══ Supplied text ══

Further features of the present invention will become apparent from the following description of exemplary embodiments with reference to the attached drawings.

FIG. 1 is a perspective view illustrating the overall structure of a recording apparatus according to a first embodiment of the present invention.

FIG. 2 is a sectional view illustrating the inner structure of the recording apparatus.

FIG. 3 is a sectional view illustrating the inner structure of a drying unit.

FIGS. 4A, 4B, and 4C are diagrams illustrating the operation of an exhaust duct.

FIG. 5 is a diagram illustrating the manner in which a recording unit, the drying unit, and a humidifying unit are connected to each other.

FIG. 6 is a sectional view illustrating the inner structure of the humidifying unit.

FIGS. 7A, 7B, and 7C are block diagrams illustrating the concept of a gas circulation system according to respective embodiments.

FIG. 1 is a perspective view illustrating the overall structure of a recording apparatus 1 according to a first embodiment of the present invention. The recording apparatus 1 includes a sheet feeding unit 23, a recording unit 4, a cutter unit 22, a drying unit 5, an ink tank unit 26, a control unit 7, and a sheet ejecting unit 8, which are arranged from an upstream side to a downstream side along a conveying direction in which a sheet is conveyed in a recording operation. In addition, a humidifying unit 17 including a mixing chamber 14 and a buffer unit 20 is disposed adjacent to the recording unit 4 and the drying unit 5. Three ducts 10, 29, and 40 are connected to the humidifying unit 17.

FIG. 2 is a sectional view illustrating the inner structure of the recording apparatus 1 illustrated in FIG. 1. A rolled sheet 3 is rotatably retained in the sheet feeding unit 23. In this example, the sheet 3, which is a recording medium, is a continuous sheet. However, the sheet 3 may instead be a cut sheet. The sheet feeding unit 23 includes a feeding mechanism that pulls out the sheet 3 and conveys the sheet 3 downstream in the sheet conveying direction (hereinafter referred to as a Y direction or a first direction).

The recording unit 4 includes a plurality of recording heads 2 that correspond to inks of different colors. In this example, four recording heads corresponding to four colors, which are C, M, Y, and K, are provided. However, the number of colors is not limited to this. The ink of each color is supplied from the ink tank unit 26 to the corresponding recording head 2 through an ink tube. Each recording head 2 is a line-type recording head in which an inkjet nozzle row is formed so as to cover the maximum width of the sheet 3 in which the recording head 2 may be used. The nozzle row extends in a direction (hereinafter referred to as an X direction or a second direction) that crosses the first direction (perpendicular to the first direction in this example). The nozzle row may either have a structure in which units of nozzle chips are arranged in an orderly pattern, such as a staggered pattern, over the entire area in the width direction or a structure in which a single row of nozzle chips is formed over the entire area in the width direction. An inkjet method may be, for example, a method using heating elements, piezoelectric elements, electrostatic elements, or MEMS elements.

═══

Given exercise 1 — In the recording apparatus description, what type of recording head is each recording head 2?
Given exercise 2 — Change "block diagrams" to "flow diagrams" in the recording apparatus description, giving everything from "FIG. 6 is a" down to "to respective embodiments." with that substitution.

══ Information provided ══

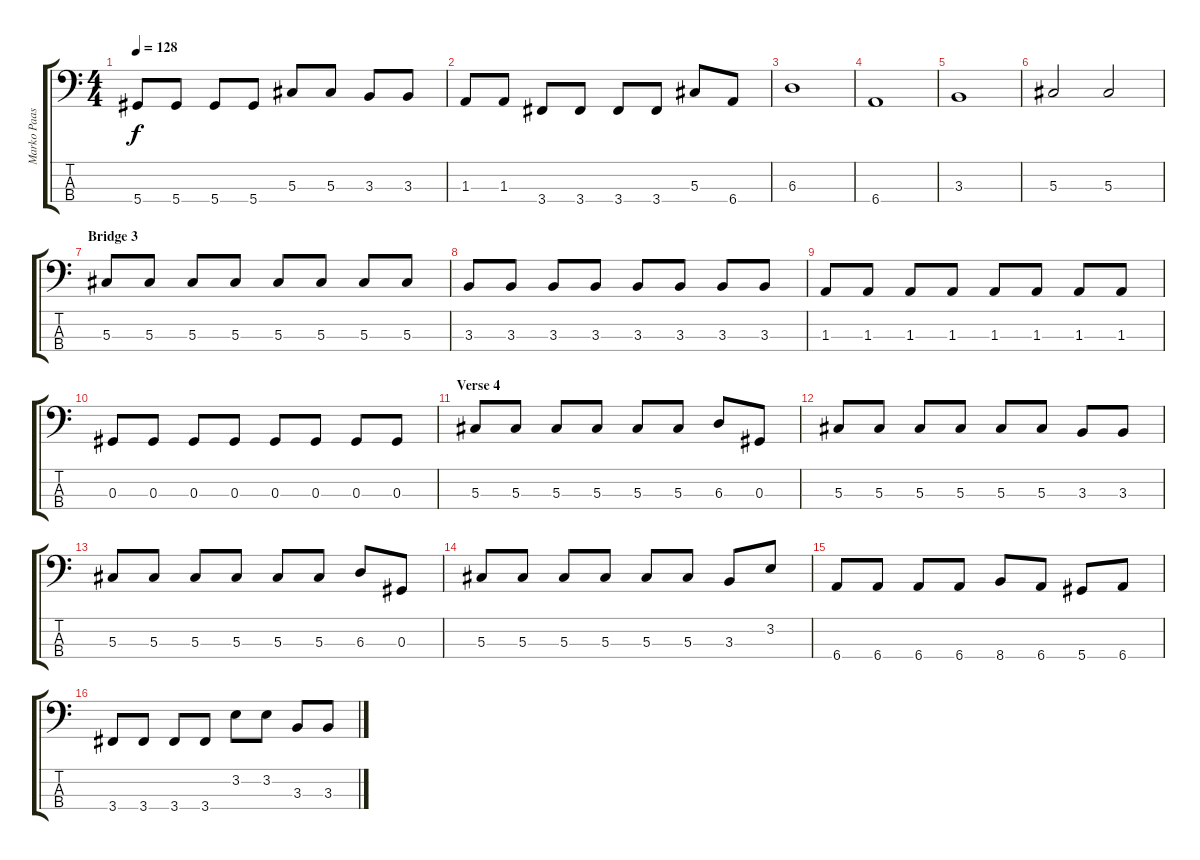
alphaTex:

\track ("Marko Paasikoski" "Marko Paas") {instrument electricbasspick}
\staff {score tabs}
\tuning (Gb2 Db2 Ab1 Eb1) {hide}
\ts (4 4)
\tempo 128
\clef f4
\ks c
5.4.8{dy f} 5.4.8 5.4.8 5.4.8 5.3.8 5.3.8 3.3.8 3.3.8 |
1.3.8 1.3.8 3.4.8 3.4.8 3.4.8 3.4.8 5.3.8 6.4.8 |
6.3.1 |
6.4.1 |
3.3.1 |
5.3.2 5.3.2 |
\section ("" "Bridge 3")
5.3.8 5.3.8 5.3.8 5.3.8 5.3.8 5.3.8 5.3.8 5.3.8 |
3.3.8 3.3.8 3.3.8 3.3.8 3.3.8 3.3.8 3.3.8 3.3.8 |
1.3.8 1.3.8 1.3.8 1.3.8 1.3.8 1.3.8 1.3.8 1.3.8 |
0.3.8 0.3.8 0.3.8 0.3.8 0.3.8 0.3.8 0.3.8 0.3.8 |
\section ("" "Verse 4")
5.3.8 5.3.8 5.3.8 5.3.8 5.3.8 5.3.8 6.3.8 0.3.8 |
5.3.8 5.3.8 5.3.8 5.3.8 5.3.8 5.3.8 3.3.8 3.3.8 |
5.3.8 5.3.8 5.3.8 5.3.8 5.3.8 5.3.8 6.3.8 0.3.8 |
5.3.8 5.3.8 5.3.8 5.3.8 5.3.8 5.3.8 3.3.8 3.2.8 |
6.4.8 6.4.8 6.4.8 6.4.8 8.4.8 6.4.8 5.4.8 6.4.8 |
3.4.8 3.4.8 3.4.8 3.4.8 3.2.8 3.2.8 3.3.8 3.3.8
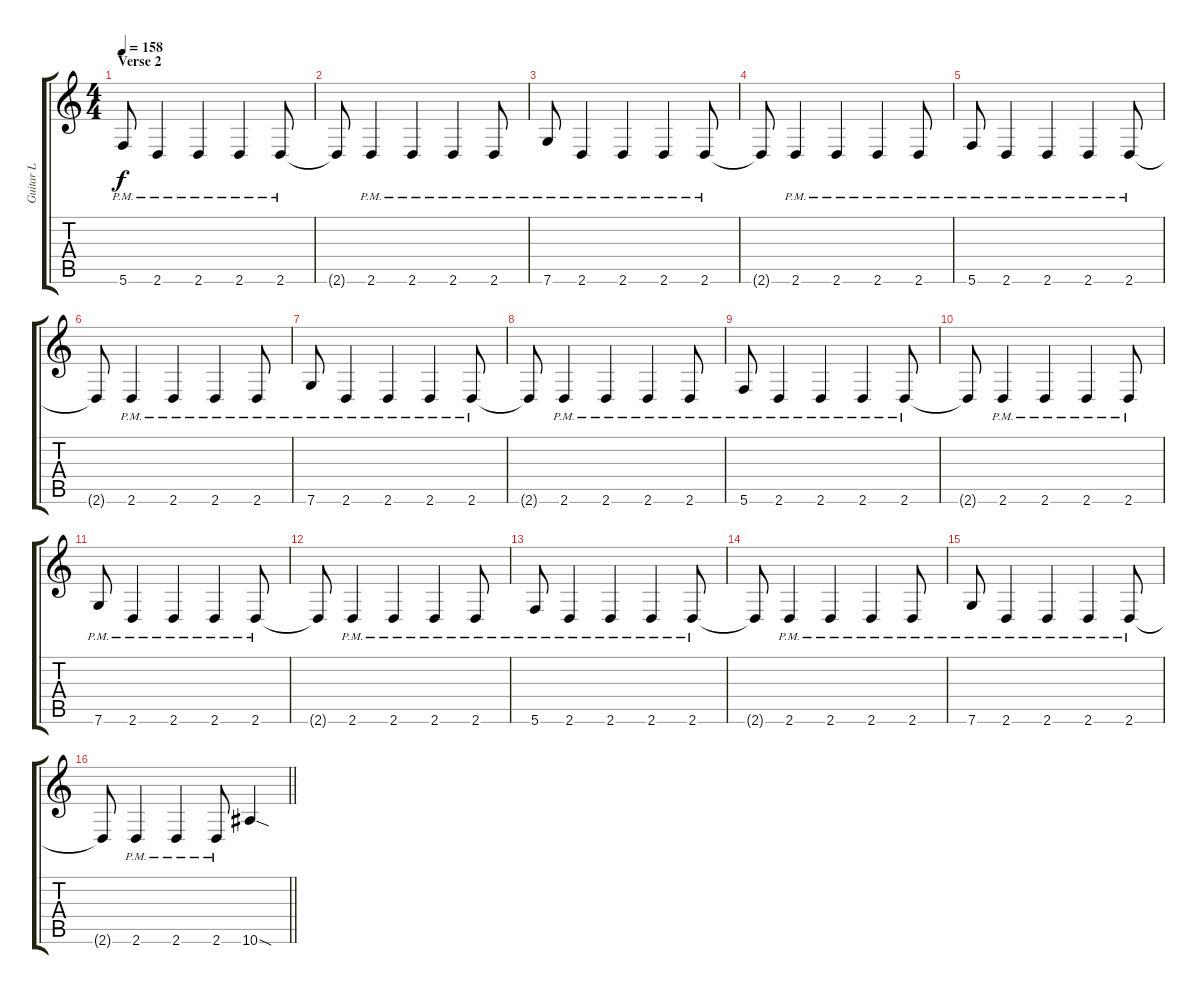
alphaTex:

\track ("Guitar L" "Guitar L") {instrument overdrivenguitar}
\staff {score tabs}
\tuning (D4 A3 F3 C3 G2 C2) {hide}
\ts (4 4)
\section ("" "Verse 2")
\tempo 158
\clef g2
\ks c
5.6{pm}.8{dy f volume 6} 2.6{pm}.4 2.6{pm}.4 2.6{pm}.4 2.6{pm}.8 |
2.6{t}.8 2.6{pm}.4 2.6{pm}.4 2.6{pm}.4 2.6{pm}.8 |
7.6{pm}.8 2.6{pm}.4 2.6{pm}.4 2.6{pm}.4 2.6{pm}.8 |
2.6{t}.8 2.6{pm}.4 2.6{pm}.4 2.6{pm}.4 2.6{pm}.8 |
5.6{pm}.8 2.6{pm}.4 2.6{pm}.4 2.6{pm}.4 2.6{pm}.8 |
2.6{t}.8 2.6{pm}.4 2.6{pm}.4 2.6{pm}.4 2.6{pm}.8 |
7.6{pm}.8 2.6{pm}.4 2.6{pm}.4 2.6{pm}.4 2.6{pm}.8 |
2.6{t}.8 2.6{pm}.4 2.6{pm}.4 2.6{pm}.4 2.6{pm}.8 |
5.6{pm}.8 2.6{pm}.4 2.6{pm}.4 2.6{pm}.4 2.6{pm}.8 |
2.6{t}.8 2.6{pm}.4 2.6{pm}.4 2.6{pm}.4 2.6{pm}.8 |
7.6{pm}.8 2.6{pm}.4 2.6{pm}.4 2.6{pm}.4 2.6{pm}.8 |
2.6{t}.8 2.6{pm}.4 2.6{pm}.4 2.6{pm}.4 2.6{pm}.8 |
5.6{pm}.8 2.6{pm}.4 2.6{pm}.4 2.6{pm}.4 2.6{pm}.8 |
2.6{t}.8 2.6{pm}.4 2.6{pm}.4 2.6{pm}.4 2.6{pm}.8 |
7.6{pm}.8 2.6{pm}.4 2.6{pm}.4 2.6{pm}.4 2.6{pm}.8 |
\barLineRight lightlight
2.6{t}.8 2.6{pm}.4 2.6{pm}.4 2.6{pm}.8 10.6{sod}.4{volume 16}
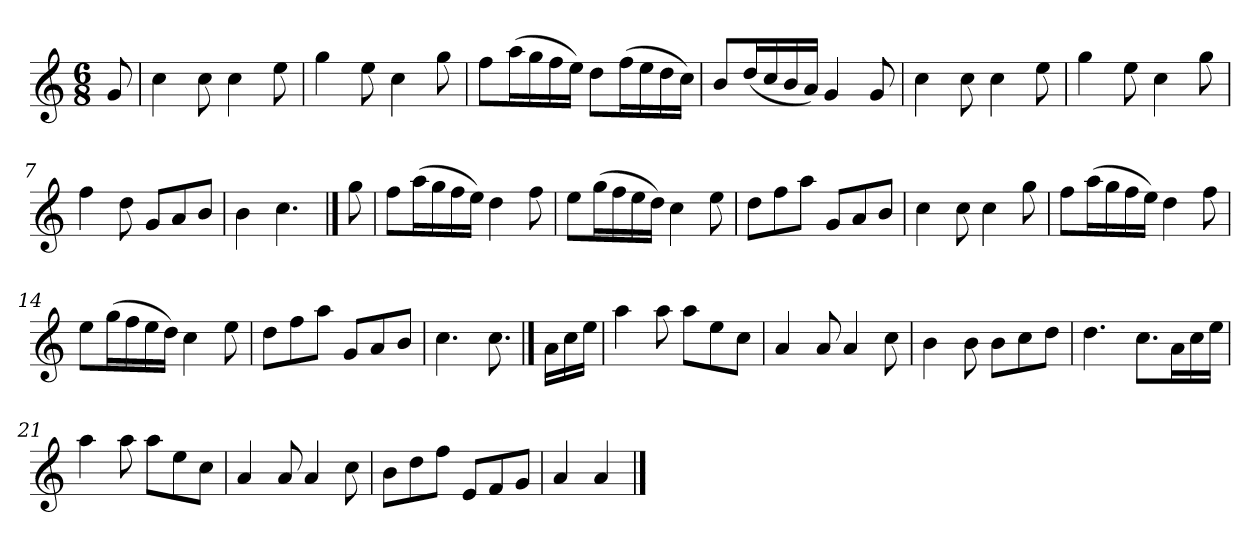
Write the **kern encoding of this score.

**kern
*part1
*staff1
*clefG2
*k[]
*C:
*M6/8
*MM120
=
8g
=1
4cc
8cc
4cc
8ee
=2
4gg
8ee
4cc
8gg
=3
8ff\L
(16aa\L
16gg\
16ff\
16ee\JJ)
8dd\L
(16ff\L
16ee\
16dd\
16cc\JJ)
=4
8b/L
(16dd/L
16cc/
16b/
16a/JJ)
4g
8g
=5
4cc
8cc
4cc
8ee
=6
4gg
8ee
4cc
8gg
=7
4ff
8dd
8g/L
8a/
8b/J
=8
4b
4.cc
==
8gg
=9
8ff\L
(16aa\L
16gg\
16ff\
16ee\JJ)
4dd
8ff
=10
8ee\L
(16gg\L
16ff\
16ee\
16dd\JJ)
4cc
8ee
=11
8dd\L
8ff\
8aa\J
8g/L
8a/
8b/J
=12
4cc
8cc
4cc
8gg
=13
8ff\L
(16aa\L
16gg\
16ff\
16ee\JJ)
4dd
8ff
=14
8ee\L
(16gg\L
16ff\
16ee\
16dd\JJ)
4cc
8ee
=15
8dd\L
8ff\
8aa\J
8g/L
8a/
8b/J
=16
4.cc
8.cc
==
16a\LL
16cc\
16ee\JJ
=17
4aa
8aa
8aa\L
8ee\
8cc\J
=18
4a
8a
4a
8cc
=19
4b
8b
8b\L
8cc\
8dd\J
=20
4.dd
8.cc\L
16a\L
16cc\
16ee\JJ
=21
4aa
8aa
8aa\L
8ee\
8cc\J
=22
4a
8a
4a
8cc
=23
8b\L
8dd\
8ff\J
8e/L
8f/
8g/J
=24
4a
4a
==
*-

═══

Result 1 — A line-type recording head.

Result 2 —
FIG. 6 is a sectional view illustrating the inner structure of the humidifying unit.

FIGS. 7A, 7B, and 7C are flow diagrams illustrating the concept of a gas circulation system according to respective embodiments.